Total: 1 package (1 new), Size of downloads: 0 KiB

Would you like to merge these packages? [Yes/No] y
 * ARCH is not set... Are you missing the '/usr/i686-pc-linux-
 * gnu/etc/portage/make.profile' symlink? Is the symlink correct? Is your
 * portage tree complete?
===============

As far as I can tell the link is there:

# ls -la /usr/i686-pc-linux-gnu/etc/portage/
total 8
drwxr-xr-x 1 root root   56 Jul 31 19:32 .
drwxr-xr-x 1 root root   20 Jul 31 18:32 ..
-rw-r--r-- 1 root root 1019 Jul 31 19:32 make.conf
lrwxrwxrwx 1 root root   30 Jul 31 17:48 make.profile ->
/usr/portage/profiles/embedded
drwxr-xr-x 1 root root   32 Jul 31 18:16 profile

and it was created when I ran 'crossdev --stable -v -t i686-pc-linux-gnu'.
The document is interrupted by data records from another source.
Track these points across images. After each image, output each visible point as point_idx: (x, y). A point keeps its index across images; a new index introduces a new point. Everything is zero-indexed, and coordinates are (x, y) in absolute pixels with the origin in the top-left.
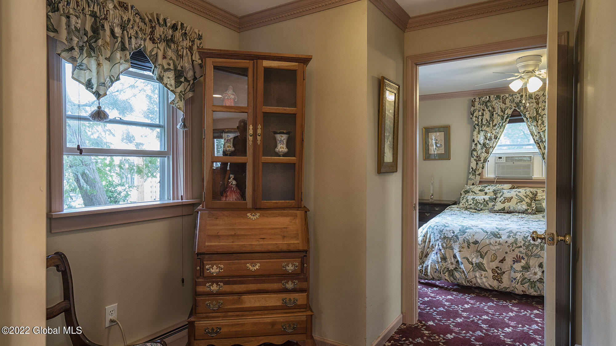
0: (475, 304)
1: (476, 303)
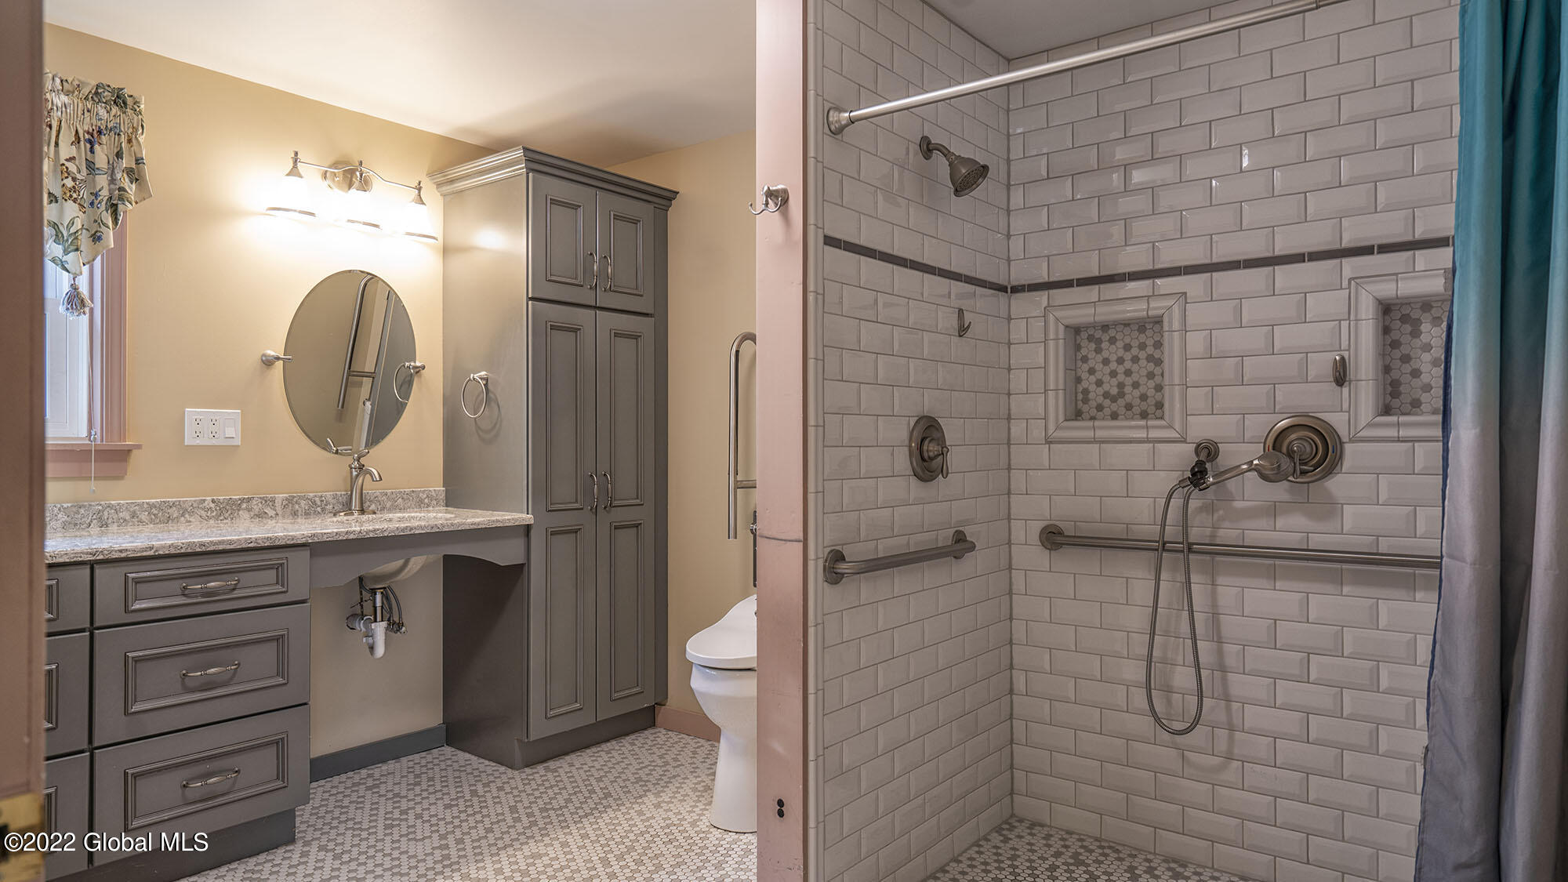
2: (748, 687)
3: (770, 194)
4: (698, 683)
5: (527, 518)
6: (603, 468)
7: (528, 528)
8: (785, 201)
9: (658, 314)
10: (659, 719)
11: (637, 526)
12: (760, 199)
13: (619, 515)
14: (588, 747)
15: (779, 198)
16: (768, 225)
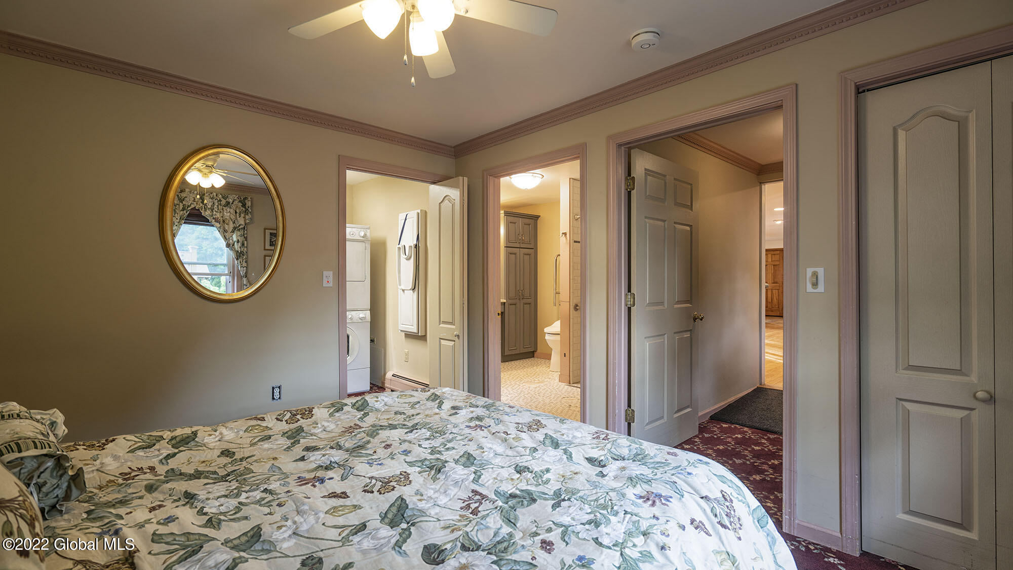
0: (760, 463)
1: (760, 465)
2: (558, 337)
3: (563, 233)
4: (547, 337)
5: (505, 301)
6: (522, 289)
7: (505, 303)
8: (566, 234)
9: (535, 248)
10: (535, 355)
11: (530, 304)
12: (561, 235)
13: (525, 301)
14: (517, 360)
15: (565, 234)
16: (563, 239)
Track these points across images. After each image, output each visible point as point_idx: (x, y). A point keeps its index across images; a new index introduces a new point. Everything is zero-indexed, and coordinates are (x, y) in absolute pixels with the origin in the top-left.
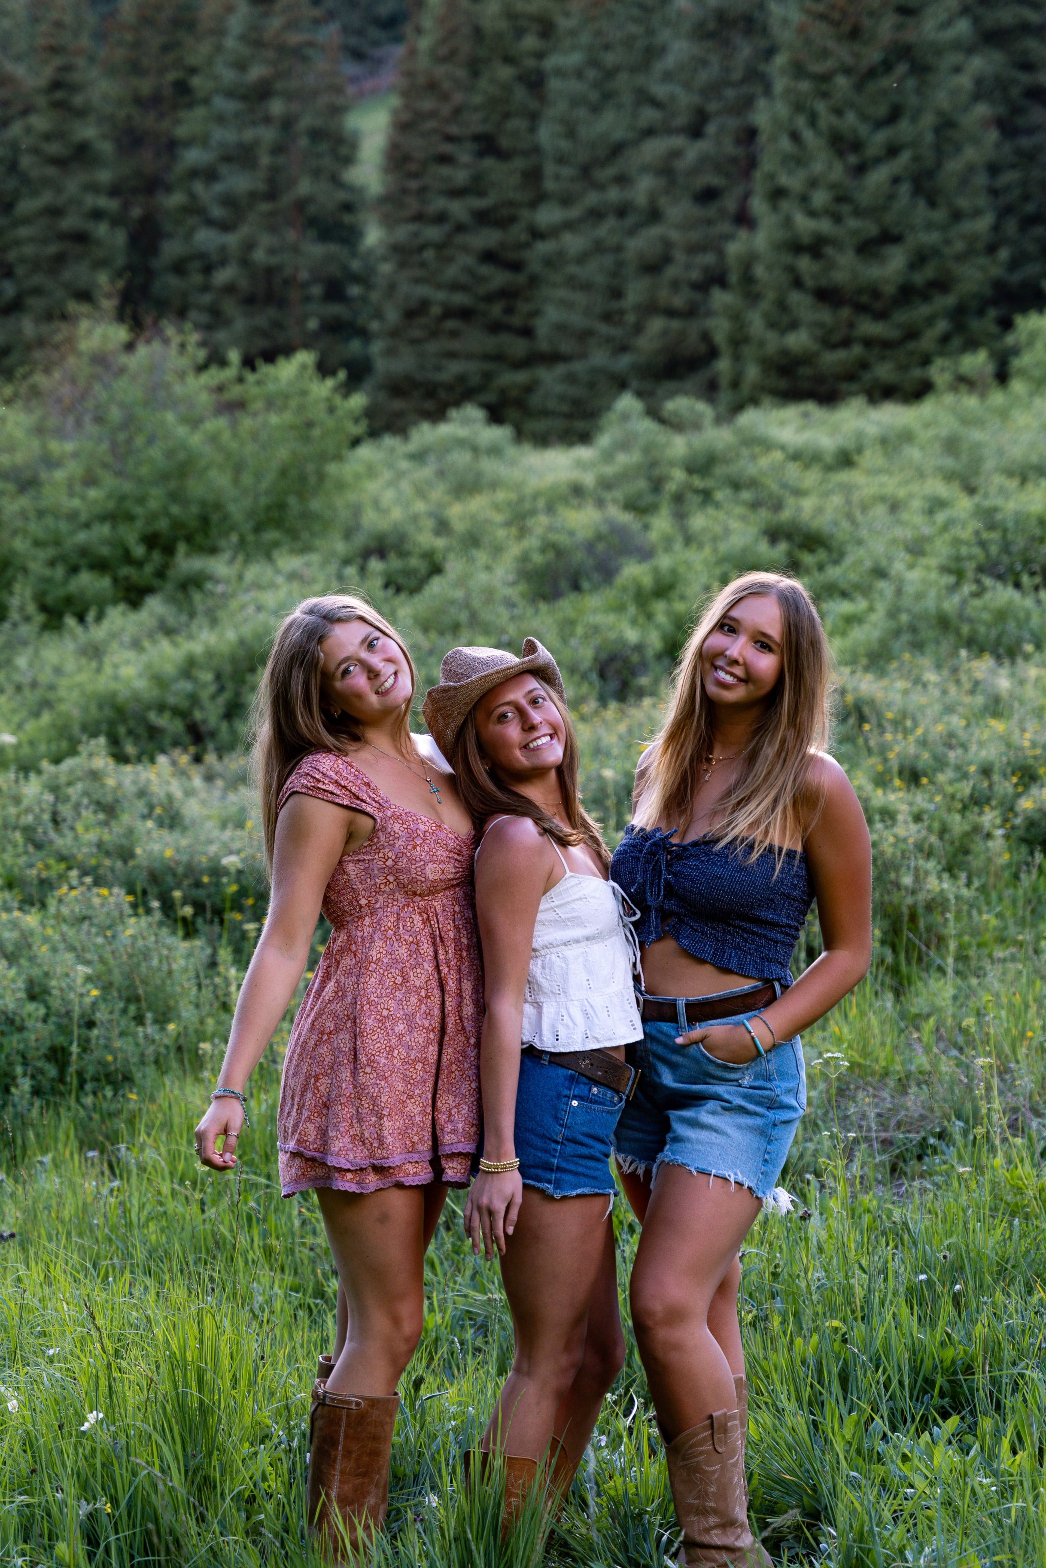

My make.conf looks like this:
==============================
# cat /usr/i686-pc-linux-gnu/etc/portage/make.conf
CHOST=i686-pc-linux-gnu
CBUILD=x86_64-pc-linux-gnu
ARCH=x86

HOSTCC=x86_64-pc-linux-gnu-gcc

ROOT=/usr/${CHOST}/

ACCEPT_KEYWORDS="x86"

USE="${ARCH} -pam"

CFLAGS="-march=prescott -O2 -pipe -fomit-frame-pointer"
CXXFLAGS="${CFLAGS}"
MAKEOPTS="-j5"
AUTOCLEAN="yes"
USE="a52 aac aalib acpi apache2 -arts asf avi cdda cddb cdparanoia crypt css
dri dts dv dvd dvdr dvdread divx -eds encode -esd flac fuse gif gimp gmedia -
gnome -gtk hpijs imlib -java lcms -libav live lzo mjpeg mmx mng modplug
mozdevelop mp3 mysql ncurses npp nptlonly nsplugin pdf ppds quicktime real
realmedia rtmp scanner semantic-desktop sse sse2 smp svg theora tiff usb utf8
vcd vhosts vorbis vram v4l webdav wmf wmp xcomposite xine xinerama xulrunner
xv xvid xvmc x264 yv12"
FEATURES="-collision-protect sandbox buildpkg noman noinfo nodoc"
# Be sure we dont overwrite pkgs from another repo..
PKGDIR=${ROOT}packages/
PORTAGE_TMPDIR=/var/tmp

ELIBC="glibc"

PKG_CONFIG_PATH="${ROOT}usr/lib/pkgconfig/"
#PORTDIR_OVERLAY="/usr/portage/local/"
============================


What am I missing?  How would/do you go about achieving the same objective?

The masters of gentoo cross compiling are mostly found on the gentoo-embedded channel, just so you know. Mostly a collection of brilliant pricks and posers, but some kind kind-hearted folks therein too.


Cross compiling on clusters is a very hot area of interest right now, but that is not for the faint-at-heart, atm. I'd stick with the fastest multi-core single system you have access to and avoid distcc atm. ymmv.